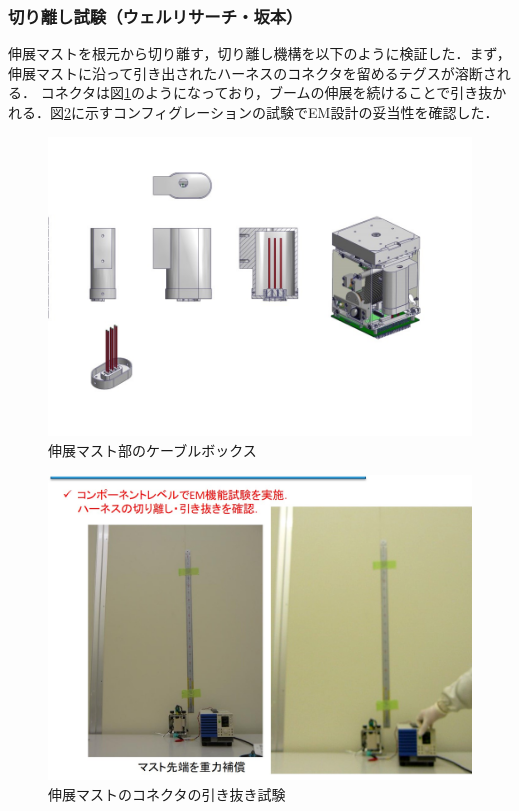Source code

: \subsubsection{切り離し試験（ウェルリサーチ・坂本）}

伸展マストを根元から切り離す，切り離し機構を以下のように検証した．まず，伸展マストに沿って引き出されたハーネスのコネクタを留めるテグスが溶断される．
コネクタは図\ref{fig3-9-2-1-4}のようになっており，ブームの伸展を続けることで引き抜かれる．図\ref{fig3-9-2-1-5}に示すコンフィグレーションの試験でEM設計の妥当性を確認した．
\begin{figure}[H]
	\centering
	\includegraphics[width=.7\textwidth]{03/fig/3-9-2-1-4.jpg}
	\caption{伸展マスト部のケーブルボックス}
	\label{fig3-9-2-1-4}
\end{figure}
\begin{figure}[H]
	\centering
	\includegraphics[width=.8\textwidth]{03/fig/3-9-2-1-5.jpg}
	\caption{伸展マストのコネクタの引き抜き試験}
	\label{fig3-9-2-1-5}
\end{figure}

---

Requirement: Every line above that holds the string "textwidth" should be returned.

Response for this exercise:
	\includegraphics[width=.7\textwidth]{03/fig/3-9-2-1-4.jpg}
	\includegraphics[width=.8\textwidth]{03/fig/3-9-2-1-5.jpg}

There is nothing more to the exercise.